Before ERVIN, P.J., WRIGHT, WATKINS, MONTGOMERY, JACOBS, HOFFMAN, and SPAULDING, JJ.
Appeals, Nos. 339, 340, and 341, Oct. T., 1967, from judgment of Court of Oyer and Terminer and Quarter Sessions of Philadelphia County, May T., 1966, Nos. 6492, 6495, and 6502, in case of Commonwealth of Pennsylvania v. Ronald Williams. Judgment affirmed.
Indictment charging defendant with rape, aggravated robbery, aggravated assault and battery, carrying a concealed deadly weapon and conspiracy. Before BURKE, J.
Verdict of guilty as to all charges and judgment of sentence entered. Defendant appealed.
Benjamin Lerner, Assistant Defender, with him Melvin Dildine, Assistant Defender, and Herman I. Pollock, Defender, for appellant.
David L. Creskoff, Assistant District Attorney, with him Alan J. Davis, Assistant District Attorney, and Arlen Specter, District Attorney, for Commonwealth, appellee.
Argued June 19, 1967.
Judgment of sentence affirmed.
I respectfully dissent.
Defendant, Ronald Williams, was indicted and charged with aggravated robbery, rape and related offenses. The jury returned a verdict of guilty on all counts.
On appeal, defendant contends that the trial judge committed fundamental error by improperly instructing the jury on the Commonwealth's burden in a criminal case.
At the outset, the trial judge defined "reasonable doubt" only as ". . . something that would make a mature person pause before jumping at a conclusion. . . ." Later in his charge, he instructed the jurors that: "If you feel that [the] testimony does not substantially [establish defendant's guilt beyond a reasonable doubt], based on the credibility of the witnesses, then you are not required to bring in a conviction." (Emphasis supplied).

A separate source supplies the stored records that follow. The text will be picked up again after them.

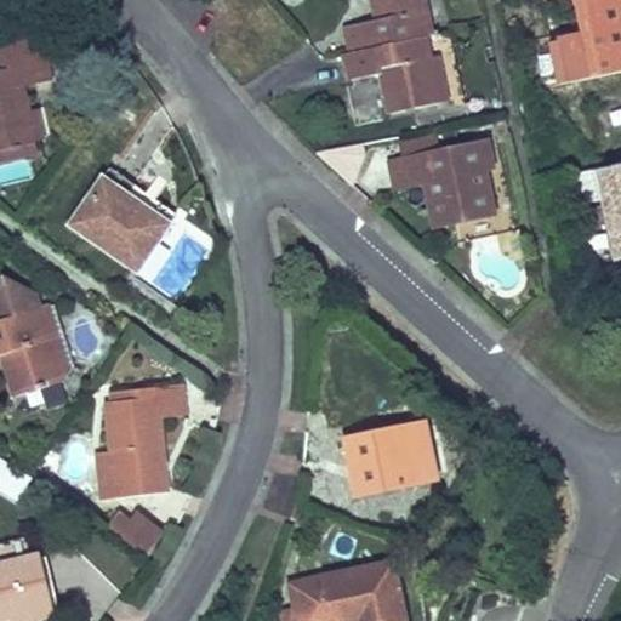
[(431,41),(422,0),(372,0),(376,18),(348,23),(353,55),(426,41),(431,41)]
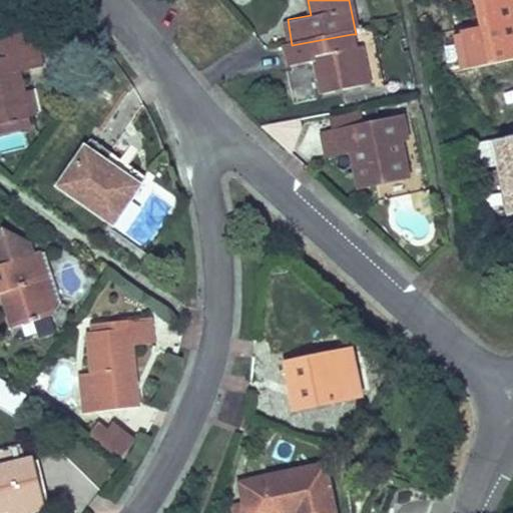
[(512,0),(476,0),(483,27),(491,63),(512,58),(512,0)]
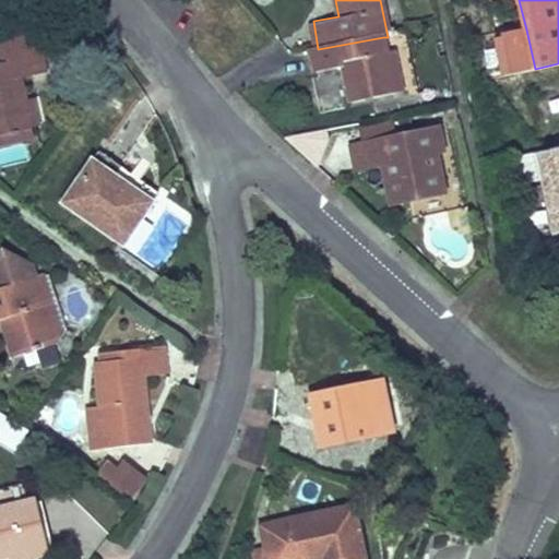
[(0,60),(1,64),(0,63),(0,134),(25,129),(20,102),(28,99),(24,78),(49,72),(40,28),(0,36),(0,60)]
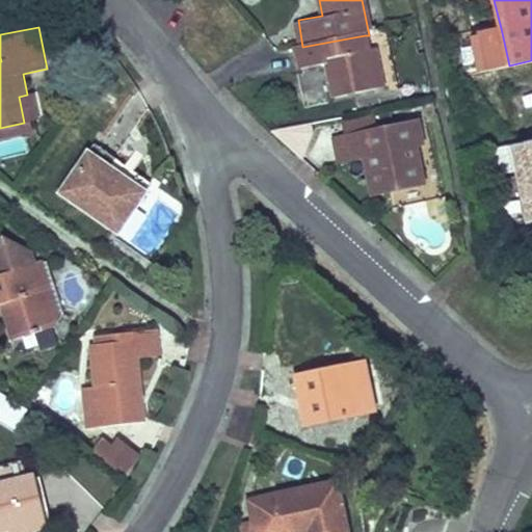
[(479,36),(473,37),(480,73),(509,65),(501,28),(478,33),(479,36)]
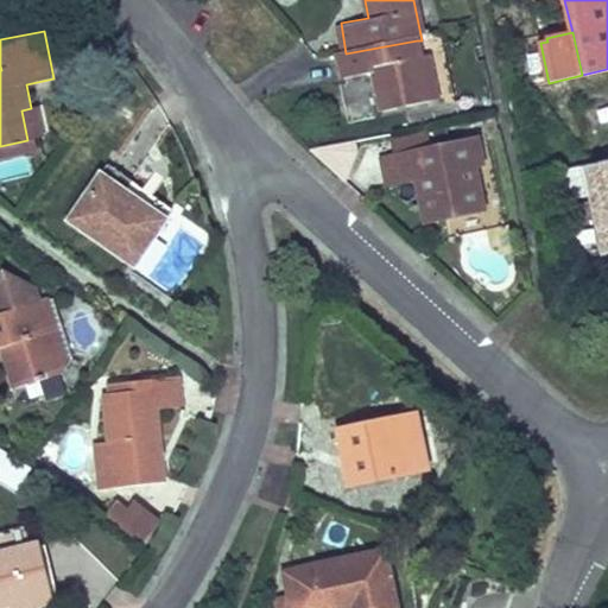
[(429,101),(417,40),(346,54),(337,56),(342,80),(369,75),(377,111),(429,101)]
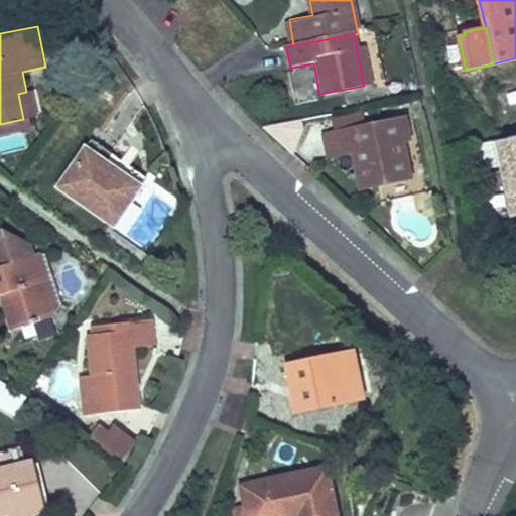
[(38,116),(32,91),(26,92),(18,94),(23,119),(30,118),(38,116)]
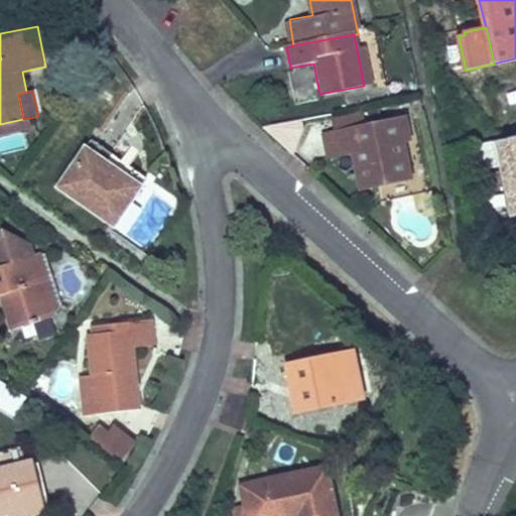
[(336,133),(368,127),(365,113),(334,119),(336,133)]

In my view, these instructions were highly prejudicial. As our Supreme Court has often stressed, the defendant was entitled to a charge which described the doubt requiring an acquittal in the context of a matter of importance to the individual juror. See, e.g., Commonwealth v. Kluska, 333 Pa. 65, 3 A.2d 398 (1939); Commonwealth v. Donough, 377 Pa. 46, 103 A.2d 694 (1954). Furthermore, no instruction should be approved by our Court which even impliedly shifts the burden of proof in a criminal case from the Commonwealth to the defendant. To charge the jury that, under certain circumstances, they are not required to convict, suggests that the initial presumption is of the defendant's guilt, rather than his innocence.
In my opinion, the court should have followed the approved form of charge enunciated by Mr. Chief Justice BELL in Commonwealth v. Donough, supra at pp. 51-2, "The defendant comes before you presumed to be innocent and the burden is upon the Commonwealth to prove his guilt beyond a reasonable doubt. A reasonable doubt cannot be a doubt fancied or conjured up in the minds of the jury to escape an unpleasant verdict; it must be an honest doubt arising out of the evidence itself, the kind of a doubt that would restrain a reasonable man (or woman) from acting in a matter of importance to himself (or herself)."
The jury, composed of laymen, acquires its legal knowledge from the judge's instructions. Hence, it is essential that they be properly instructed in clear and concise terms. Anything less would be destructive of the jury system. Ambiguous and misleading instructions, in my view, are fundamental error requiring reversal.
I would reverse and remand for a new trial.
SPAULDING, J., joins in this dissent.